I yelled up the stairs to Scott, "WE NEED TO GO TO THE HOSPITAL NOW!!!!!!" He grabbed Madeline, we all got in the van and Scott drove record setting speeds to the hospital (thankfully, we made it there alive). 

Hudson was hysterical. He was screaming so loud when we walked into the ER that they called us back immediately and put us in an isolation room. Within 45 minutes Hudson had x-rays, an IV, some morphine and a diagnosis from the doctor that he had a "supercondylar fracture" which would require surgery to repair. Appartently this is a very common fracture in kids, but the surgeon said he usually sees it around age 6 or 7, not age 2. Well, he doesn't know Hudson. We must have explained what happened 100 times, but it wasn't until Hudson's morphine kicked in that we heard the TRUTH about what really happened. When the doctor asked him what happened he said, "I bounced. I bounced on my bed. I fall down..."

Well, that explains it.

He had surgery around 4:30PM yesterday afternoon, was out around 5:20PM and we were in a room by 7PM. The four of us spent the night together in his hospital room, and I must say, after that, I'm pretty sure we can handle just about anything. What a night! Hudson was a real trooper, he made us so proud. We were discharged around 10AM and he's been resting ever since. He's wearing a cast and is set to see the surgeon again in about 10 days, then he'll continue wearing the cast for 3 1/2 weeks. It's going to be a long month. No swimming. No rough playing. No baseball. No soccer. No playing outside. YOW. ZA. Anyone want to come visit???

Scott and the Hud in the ER (post morphine).
Me, Madeline (in the moby) and the Hud with the Lightning McQueen balloon I bought him in the gift shop.
Post Surgery, even Lovey got a cast!

The morning after, Madeline and Hudson, such troopers!

Friday, August 3, 2012

Soccer

On Friday mornings Hudson has soccer class. It's not really soccer as in teams on a field chasing a ball around and scoring goals...it's more of an indoor (hey, it's HOT here!) sport, more of a preparatory soccer class if you will, sort-of gearing these kids up for soccer in their near future. For Hudson that's not soon enough.

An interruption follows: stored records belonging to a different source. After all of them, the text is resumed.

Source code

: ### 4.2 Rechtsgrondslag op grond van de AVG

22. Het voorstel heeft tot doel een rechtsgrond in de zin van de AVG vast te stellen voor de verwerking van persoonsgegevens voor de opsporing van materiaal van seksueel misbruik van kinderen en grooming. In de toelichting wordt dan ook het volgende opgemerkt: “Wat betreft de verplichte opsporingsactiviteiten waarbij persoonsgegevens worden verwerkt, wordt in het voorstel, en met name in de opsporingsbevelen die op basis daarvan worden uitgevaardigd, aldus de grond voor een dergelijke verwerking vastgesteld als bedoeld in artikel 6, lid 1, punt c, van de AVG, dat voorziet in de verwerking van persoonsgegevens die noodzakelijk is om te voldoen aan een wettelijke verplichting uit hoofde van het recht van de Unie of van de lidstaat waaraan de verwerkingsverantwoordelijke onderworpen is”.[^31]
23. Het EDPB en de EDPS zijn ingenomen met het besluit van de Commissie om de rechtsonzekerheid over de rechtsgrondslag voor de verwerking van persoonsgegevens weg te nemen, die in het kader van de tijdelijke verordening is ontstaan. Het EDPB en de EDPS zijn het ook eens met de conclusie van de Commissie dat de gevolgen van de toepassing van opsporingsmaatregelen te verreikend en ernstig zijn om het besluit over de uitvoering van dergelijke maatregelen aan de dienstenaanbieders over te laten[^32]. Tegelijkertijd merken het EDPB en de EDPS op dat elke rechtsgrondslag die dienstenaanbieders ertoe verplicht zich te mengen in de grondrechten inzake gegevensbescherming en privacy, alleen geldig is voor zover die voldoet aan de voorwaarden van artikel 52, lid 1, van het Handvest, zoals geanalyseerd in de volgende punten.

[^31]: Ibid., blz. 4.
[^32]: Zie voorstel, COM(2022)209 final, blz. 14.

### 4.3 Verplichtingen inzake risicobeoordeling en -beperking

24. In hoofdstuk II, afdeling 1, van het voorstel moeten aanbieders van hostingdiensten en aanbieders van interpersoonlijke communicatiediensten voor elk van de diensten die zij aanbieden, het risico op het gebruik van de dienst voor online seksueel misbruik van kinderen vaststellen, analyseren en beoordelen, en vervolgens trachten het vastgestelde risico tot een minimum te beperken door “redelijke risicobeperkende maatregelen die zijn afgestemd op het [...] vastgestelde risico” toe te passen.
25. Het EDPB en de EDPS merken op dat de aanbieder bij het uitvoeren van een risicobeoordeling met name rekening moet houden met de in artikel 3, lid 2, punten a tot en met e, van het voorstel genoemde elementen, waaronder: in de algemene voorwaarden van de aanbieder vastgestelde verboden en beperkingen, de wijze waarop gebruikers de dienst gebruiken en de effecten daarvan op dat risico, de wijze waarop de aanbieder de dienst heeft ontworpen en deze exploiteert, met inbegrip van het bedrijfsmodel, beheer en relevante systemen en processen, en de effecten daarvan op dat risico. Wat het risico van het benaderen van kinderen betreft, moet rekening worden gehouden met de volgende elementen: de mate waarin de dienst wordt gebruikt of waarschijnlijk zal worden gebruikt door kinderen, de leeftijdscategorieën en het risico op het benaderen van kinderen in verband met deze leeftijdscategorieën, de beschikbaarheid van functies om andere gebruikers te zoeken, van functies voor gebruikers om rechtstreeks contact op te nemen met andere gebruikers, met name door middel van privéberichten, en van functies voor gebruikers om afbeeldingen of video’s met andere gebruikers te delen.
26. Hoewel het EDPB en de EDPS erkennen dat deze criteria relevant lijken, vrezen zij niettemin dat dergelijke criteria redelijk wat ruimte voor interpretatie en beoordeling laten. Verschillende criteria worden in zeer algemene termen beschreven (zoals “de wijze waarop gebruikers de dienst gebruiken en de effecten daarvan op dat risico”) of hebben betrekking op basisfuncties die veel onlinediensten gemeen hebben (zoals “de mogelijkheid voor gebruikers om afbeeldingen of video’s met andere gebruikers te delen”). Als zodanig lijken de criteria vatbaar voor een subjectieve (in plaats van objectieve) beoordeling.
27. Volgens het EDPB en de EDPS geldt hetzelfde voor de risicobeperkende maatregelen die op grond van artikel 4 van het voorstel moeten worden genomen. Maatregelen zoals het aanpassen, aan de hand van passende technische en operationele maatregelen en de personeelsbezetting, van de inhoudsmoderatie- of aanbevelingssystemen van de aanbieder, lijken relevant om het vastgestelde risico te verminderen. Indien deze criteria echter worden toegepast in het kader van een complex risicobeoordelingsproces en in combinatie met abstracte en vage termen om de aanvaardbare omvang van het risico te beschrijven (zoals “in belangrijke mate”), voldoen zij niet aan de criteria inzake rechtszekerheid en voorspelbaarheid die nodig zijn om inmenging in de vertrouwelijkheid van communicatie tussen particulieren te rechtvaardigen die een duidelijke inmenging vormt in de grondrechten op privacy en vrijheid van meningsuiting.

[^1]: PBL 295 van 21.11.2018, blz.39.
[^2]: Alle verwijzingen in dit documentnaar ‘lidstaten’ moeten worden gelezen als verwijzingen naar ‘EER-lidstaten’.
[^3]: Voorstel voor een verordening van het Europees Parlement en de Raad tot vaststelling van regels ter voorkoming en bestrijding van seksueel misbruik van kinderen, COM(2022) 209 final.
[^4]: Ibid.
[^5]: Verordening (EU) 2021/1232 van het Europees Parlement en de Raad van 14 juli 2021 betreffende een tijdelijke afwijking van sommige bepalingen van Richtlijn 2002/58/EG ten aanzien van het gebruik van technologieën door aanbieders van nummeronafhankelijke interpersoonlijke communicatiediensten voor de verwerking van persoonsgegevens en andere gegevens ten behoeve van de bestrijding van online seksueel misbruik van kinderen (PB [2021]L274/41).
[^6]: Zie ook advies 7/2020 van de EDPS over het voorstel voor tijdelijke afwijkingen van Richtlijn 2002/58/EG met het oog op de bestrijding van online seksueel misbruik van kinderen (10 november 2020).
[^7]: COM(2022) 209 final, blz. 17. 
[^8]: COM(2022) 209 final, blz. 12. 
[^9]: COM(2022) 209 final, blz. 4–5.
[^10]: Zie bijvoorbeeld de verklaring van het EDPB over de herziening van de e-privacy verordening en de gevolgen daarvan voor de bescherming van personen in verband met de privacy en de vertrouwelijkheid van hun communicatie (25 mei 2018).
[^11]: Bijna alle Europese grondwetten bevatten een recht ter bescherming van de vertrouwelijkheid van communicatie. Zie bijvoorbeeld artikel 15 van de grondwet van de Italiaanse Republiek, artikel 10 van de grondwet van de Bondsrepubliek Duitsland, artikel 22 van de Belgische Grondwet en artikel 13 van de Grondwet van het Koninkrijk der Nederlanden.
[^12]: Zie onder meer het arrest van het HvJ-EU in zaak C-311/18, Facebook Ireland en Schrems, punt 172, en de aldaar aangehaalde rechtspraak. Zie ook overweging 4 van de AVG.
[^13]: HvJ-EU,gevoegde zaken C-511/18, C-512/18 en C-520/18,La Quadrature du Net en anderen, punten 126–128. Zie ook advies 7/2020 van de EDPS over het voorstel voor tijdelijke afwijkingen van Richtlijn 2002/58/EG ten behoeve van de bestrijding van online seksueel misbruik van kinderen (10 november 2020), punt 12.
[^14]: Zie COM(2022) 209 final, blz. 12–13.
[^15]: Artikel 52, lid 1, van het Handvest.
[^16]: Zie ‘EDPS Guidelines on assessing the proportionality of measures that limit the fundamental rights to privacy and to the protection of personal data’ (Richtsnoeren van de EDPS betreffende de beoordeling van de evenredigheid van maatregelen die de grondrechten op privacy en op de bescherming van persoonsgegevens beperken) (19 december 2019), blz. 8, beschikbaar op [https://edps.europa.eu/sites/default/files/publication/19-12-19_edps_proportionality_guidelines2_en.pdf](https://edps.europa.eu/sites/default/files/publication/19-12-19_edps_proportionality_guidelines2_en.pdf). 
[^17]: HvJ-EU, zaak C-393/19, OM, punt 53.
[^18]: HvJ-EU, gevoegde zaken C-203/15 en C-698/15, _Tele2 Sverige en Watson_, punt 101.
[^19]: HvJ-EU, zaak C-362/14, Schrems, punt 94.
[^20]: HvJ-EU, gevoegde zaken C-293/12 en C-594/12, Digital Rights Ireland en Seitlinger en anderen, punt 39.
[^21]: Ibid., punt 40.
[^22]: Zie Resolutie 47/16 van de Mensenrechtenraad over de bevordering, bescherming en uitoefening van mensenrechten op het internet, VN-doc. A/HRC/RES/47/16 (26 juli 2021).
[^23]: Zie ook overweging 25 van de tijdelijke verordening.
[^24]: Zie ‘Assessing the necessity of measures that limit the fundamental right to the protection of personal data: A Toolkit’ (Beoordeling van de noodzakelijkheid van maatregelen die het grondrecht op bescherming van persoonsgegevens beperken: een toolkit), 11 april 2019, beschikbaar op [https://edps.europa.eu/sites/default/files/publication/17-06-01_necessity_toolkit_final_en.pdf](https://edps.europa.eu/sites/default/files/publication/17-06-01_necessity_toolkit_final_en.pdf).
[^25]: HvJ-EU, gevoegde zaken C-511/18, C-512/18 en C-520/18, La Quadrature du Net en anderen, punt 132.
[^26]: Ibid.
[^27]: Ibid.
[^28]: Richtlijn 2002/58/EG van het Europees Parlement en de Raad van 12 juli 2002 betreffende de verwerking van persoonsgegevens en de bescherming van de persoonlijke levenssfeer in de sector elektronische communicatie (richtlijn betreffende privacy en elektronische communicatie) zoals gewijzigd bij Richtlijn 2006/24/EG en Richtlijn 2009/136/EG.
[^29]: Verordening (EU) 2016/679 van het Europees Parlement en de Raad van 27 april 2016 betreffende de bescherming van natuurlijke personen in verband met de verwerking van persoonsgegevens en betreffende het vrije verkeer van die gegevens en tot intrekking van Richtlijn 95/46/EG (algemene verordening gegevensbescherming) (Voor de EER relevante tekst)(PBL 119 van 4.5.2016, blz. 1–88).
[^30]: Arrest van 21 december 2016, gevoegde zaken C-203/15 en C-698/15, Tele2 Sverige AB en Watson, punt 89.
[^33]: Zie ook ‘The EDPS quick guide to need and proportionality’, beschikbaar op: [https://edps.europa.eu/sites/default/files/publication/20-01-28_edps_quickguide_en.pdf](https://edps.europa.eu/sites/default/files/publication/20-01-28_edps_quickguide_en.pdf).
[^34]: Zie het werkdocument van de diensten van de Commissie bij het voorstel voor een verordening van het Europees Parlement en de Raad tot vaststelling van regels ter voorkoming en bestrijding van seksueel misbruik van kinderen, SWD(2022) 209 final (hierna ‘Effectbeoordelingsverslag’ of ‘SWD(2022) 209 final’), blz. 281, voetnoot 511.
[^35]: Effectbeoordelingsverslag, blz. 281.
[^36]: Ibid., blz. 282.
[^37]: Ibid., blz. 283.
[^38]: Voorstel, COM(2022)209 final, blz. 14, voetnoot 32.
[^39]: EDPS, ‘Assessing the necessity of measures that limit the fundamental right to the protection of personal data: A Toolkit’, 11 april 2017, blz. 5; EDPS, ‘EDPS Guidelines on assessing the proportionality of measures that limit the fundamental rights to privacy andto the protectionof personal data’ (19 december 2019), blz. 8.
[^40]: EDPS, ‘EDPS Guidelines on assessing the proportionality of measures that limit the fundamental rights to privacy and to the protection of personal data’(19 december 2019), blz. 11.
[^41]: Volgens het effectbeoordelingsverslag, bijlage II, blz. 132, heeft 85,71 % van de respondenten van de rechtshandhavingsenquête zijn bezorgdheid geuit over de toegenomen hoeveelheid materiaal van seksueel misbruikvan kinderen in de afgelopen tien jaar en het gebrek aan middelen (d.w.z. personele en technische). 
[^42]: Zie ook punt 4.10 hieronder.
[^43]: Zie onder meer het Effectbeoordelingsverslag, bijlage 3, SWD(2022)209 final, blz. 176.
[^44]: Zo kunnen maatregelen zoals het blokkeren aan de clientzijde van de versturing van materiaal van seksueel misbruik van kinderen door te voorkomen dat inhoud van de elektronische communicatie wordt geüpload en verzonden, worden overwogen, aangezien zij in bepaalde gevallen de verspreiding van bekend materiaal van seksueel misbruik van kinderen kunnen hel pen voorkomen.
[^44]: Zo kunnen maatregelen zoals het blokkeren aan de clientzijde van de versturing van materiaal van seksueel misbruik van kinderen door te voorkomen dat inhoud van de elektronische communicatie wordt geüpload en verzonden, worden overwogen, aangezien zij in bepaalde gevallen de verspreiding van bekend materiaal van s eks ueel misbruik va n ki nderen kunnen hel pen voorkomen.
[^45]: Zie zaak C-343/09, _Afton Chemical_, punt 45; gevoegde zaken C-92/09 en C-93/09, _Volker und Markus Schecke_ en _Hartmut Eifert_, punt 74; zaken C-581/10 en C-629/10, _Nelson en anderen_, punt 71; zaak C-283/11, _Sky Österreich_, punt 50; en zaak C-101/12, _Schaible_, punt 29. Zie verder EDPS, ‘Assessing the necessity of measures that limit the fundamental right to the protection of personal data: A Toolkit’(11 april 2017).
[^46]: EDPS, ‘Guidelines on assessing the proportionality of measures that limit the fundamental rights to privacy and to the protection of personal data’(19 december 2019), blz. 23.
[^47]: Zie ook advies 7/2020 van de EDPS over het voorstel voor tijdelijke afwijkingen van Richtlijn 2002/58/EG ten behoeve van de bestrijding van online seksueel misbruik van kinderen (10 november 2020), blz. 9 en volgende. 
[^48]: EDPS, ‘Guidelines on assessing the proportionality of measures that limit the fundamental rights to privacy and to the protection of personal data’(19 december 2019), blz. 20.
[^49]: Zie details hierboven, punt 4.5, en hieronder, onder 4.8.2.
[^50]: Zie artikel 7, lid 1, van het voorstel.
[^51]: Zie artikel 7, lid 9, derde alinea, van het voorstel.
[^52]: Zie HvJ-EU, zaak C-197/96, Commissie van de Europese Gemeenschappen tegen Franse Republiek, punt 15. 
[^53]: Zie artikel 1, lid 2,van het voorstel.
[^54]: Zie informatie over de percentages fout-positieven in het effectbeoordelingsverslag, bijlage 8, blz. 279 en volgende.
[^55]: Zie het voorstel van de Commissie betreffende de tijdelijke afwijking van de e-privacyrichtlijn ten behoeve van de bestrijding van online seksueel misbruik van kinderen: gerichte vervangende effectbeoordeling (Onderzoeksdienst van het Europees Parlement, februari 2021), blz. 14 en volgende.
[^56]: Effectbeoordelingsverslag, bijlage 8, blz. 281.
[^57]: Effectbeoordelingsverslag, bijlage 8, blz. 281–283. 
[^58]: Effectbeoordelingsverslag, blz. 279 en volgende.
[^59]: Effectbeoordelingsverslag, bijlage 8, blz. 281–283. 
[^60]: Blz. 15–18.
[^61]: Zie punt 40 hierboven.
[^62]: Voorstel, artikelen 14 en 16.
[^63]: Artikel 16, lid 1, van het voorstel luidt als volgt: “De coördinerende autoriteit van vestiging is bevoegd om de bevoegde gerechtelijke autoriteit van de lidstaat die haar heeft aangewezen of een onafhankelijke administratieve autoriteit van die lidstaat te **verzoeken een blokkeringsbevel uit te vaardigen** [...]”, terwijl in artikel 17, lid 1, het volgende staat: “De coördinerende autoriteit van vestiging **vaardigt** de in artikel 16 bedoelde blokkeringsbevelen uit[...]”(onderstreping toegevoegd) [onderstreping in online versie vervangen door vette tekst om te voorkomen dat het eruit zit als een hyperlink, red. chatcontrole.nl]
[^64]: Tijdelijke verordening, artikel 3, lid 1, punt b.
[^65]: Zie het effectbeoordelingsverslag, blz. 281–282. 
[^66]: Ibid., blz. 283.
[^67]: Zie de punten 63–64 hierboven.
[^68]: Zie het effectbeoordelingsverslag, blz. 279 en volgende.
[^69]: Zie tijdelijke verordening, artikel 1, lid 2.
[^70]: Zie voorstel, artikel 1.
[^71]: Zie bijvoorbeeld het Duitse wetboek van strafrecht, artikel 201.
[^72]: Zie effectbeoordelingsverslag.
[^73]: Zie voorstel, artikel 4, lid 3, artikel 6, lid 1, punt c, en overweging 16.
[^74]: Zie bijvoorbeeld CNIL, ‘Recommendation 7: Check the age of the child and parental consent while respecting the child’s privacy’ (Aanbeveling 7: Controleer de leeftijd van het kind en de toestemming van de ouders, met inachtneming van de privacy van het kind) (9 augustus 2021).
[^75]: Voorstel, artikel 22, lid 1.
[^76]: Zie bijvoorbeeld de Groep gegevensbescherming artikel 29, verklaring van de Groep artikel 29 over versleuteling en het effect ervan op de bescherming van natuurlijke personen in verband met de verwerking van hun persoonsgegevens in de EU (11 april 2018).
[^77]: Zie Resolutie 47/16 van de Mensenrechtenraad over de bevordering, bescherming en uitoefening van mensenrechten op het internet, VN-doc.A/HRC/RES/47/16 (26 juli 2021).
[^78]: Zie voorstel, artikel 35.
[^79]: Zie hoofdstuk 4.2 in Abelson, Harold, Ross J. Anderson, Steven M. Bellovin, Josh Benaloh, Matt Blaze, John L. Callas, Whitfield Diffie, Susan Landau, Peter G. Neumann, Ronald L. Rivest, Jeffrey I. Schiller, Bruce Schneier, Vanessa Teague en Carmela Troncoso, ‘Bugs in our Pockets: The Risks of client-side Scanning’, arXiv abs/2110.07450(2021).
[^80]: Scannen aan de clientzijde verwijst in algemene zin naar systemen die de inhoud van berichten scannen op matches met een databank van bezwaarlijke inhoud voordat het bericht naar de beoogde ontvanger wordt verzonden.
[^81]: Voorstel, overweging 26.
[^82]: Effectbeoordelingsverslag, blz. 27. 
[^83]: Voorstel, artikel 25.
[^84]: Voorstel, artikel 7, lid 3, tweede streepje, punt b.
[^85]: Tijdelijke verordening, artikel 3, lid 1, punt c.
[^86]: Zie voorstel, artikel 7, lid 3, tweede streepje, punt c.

Madeline and I joined Hudson the first day of soccer class, but it proved to be a bit challenging for us, so now Camille (our sitter) takes him every Friday. She sent me this video this morning to show me how he's doing and it made my day, so I'm sharing it with all of you. Hudson is such a good kid and he makes me so proud every day.


Wednesday, August 1, 2012

Madeline's Smile

Madeline is changing so much, so fast every day.